2) Apply a Prospective Spouse visa - Need to try our relationship further and 9-12 months is to painful. Also about $12K.
3) 457 visa option - again think it will not be good to test waters as a family living and working together- Also about $15K.

Any ideas please.


----------



## ampk (Sep 21, 2013)

You are welcome to ask questions folks?


----------



## Mish (Jan 13, 2013)

What were the reasons that they gave you for rejection? I know you mention they had vague ones, was it the normal stronger ties to Australia than home country, limited travel and not enough funds?

Also I might mention that some embassy's will not take into account the financial support of someone else and the applicant must have the money in their account and then of course each embassy might have what they consider "limited personal funds" too.


----------



## MarkNortham (Dec 19, 2012)

Hi -

Determining the best way to go forward could begin with a careful study of the Genuine Visitor policy at DIAC and looking at each of the criteria and seeing how your girlfriend's situation meets or does not meet the criteria. Once you have a better idea of how close her situation is to what is required in policy, that might provide a better estimate of the chances of any future application.
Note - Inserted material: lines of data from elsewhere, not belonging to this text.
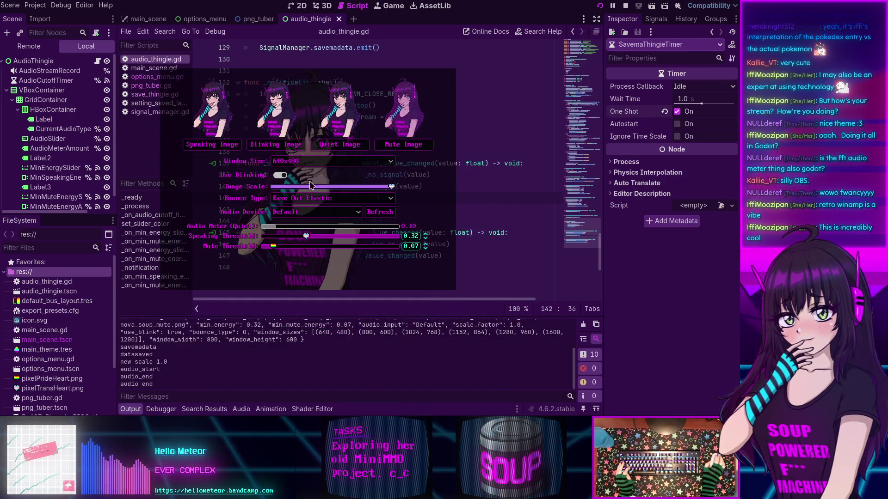
pyautogui.click(324, 161)
pyautogui.click(298, 194)
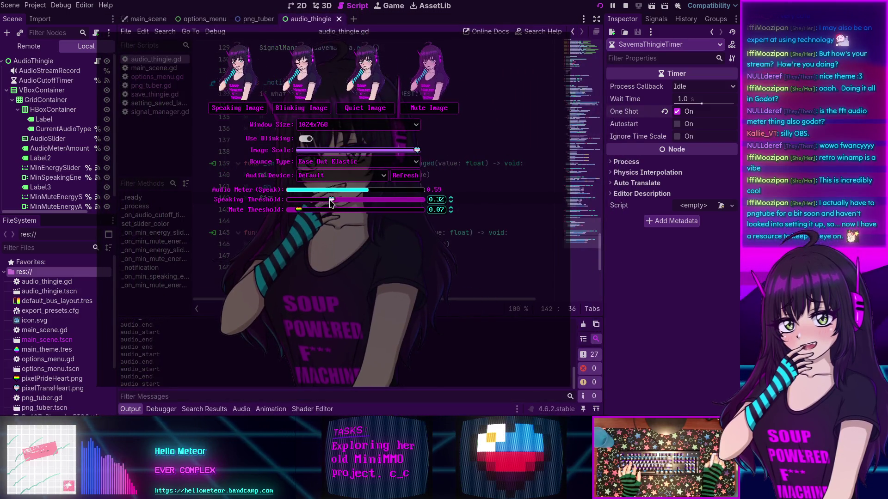
pyautogui.click(451, 198)
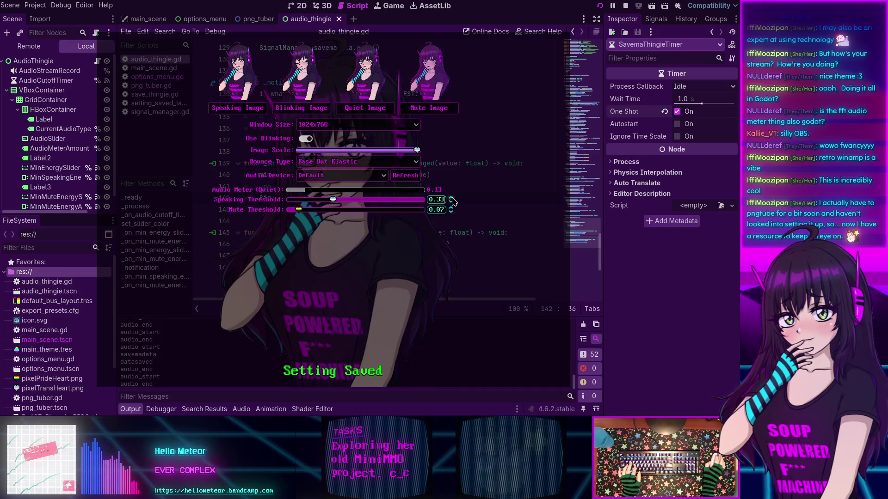
pyautogui.click(451, 203)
Of special importance is the text in the decision record document - specifically which of the Genuine Visitor policy elements were used to refuse the visa are important - if these can be addressed by providing more details, etc that's good. If not, that may indicate a challenge for any future applications until her circumstances change.

Hope this helps -

Best,

Mark Northam


----------



## ampk (Sep 21, 2013)

Thanks Mark.

Was rejected under regulation 600.211 I expect (c)

I had a much worse application from Africa approved for 6 months.
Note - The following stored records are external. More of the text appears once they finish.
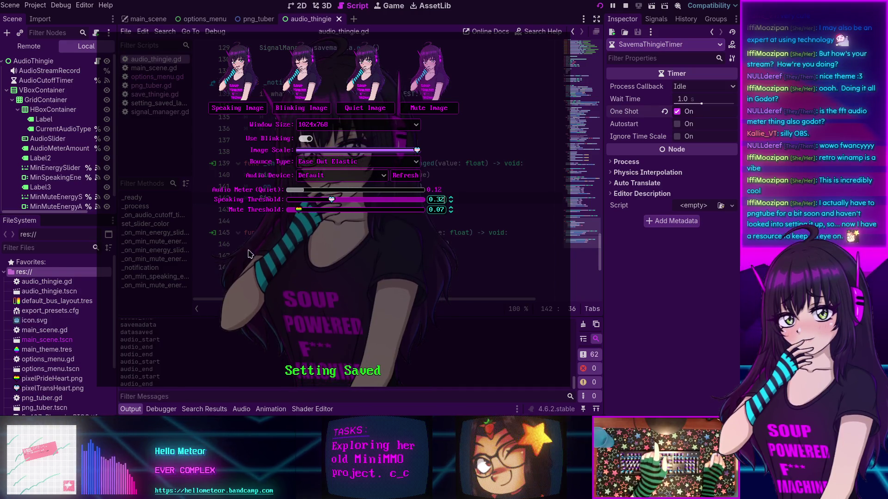
pyautogui.click(451, 199)
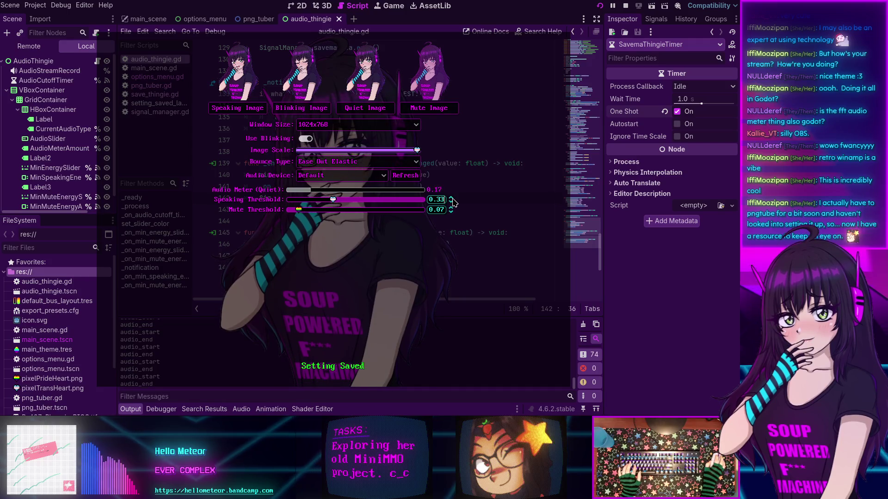
pyautogui.moveTo(333, 199)
pyautogui.mouseDown()
pyautogui.moveTo(370, 201)
pyautogui.moveTo(320, 211)
pyautogui.moveTo(328, 204)
pyautogui.mouseUp()
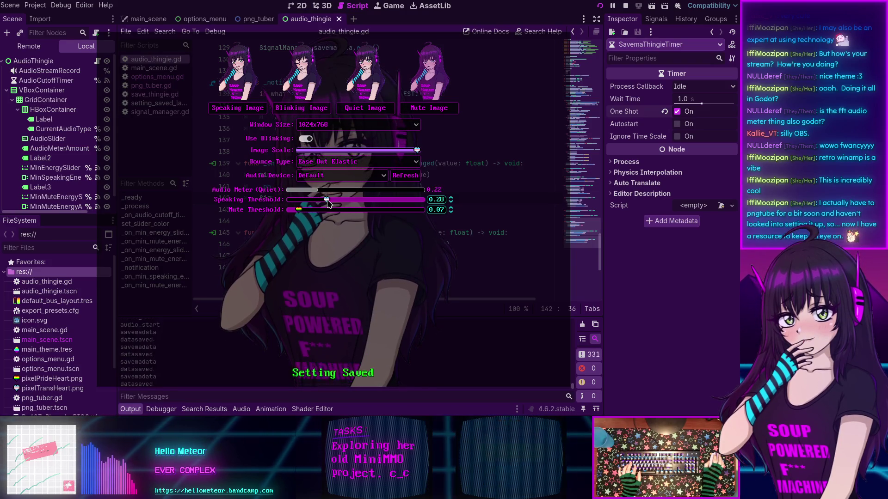
# Close the running game and relaunch it, loading the saved 0.3 and 0.07 thresholds.
pyautogui.press('alt+F4')
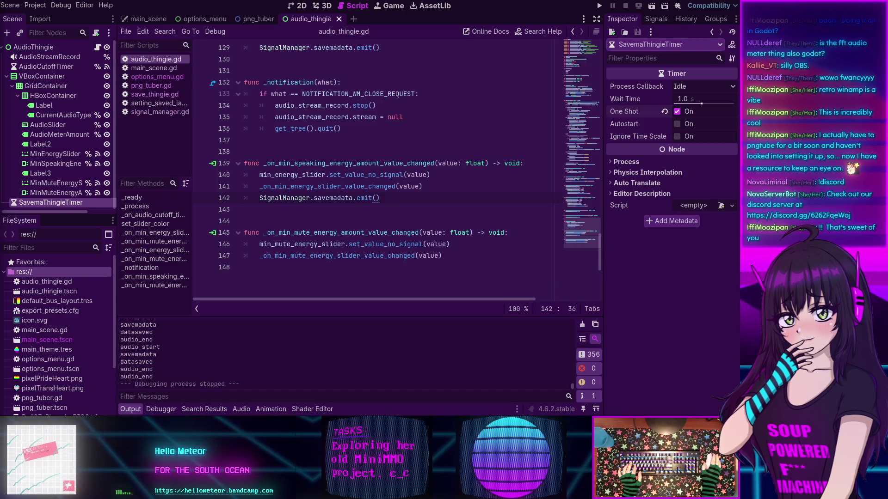
pyautogui.click(327, 273)
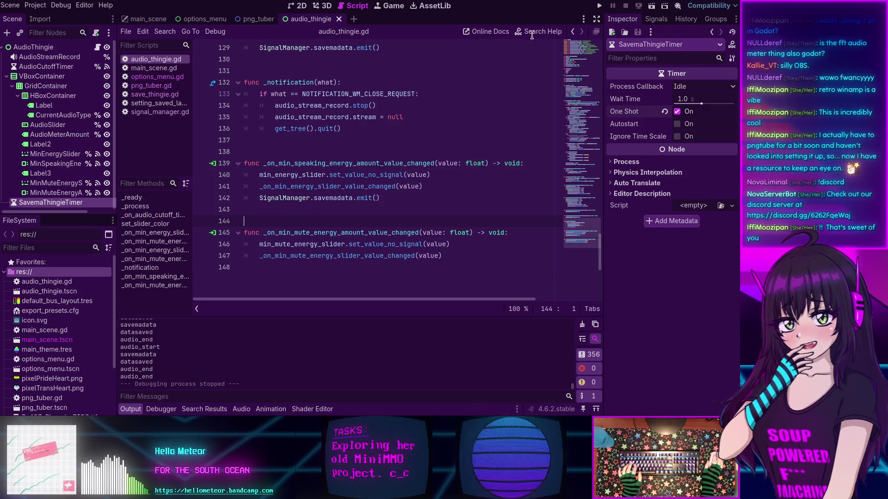
pyautogui.press('F5')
With the exception of the preposed spouse visa, we far meet requirements of Visitor Visa and 457 visa. But only having a short relationship we wanted some together time as a big 5 kid family.

Decisions are made in Moscow by I suspect novice people with lots of power and little regard.

Basically I hate our immigration system - I lived and worked overseas for about 8 years. Just not allowed to bring your girlfriends home to see your country.


----------



## MarkNortham (Dec 19, 2012)

Hi Ampk -

If they gave you no narrative of the specific reasons why you were refused, I'd ask for it. Reg 600.211(c) is a catch-all for any "relevant matter". 

Re: 457, you may want to look at all the "genuine position" and "genuine intent" policy language introduced 1 July. Given how much subjective control the case officers now have, it is impossible for a person to say they qualify or not before assessment, as "qualifying" is no longer a black & white matter (ie specific requirements) but a very, very subjective one where the opinion of the case officer about the extremely vague word "genuine" can and will make or break a visa application.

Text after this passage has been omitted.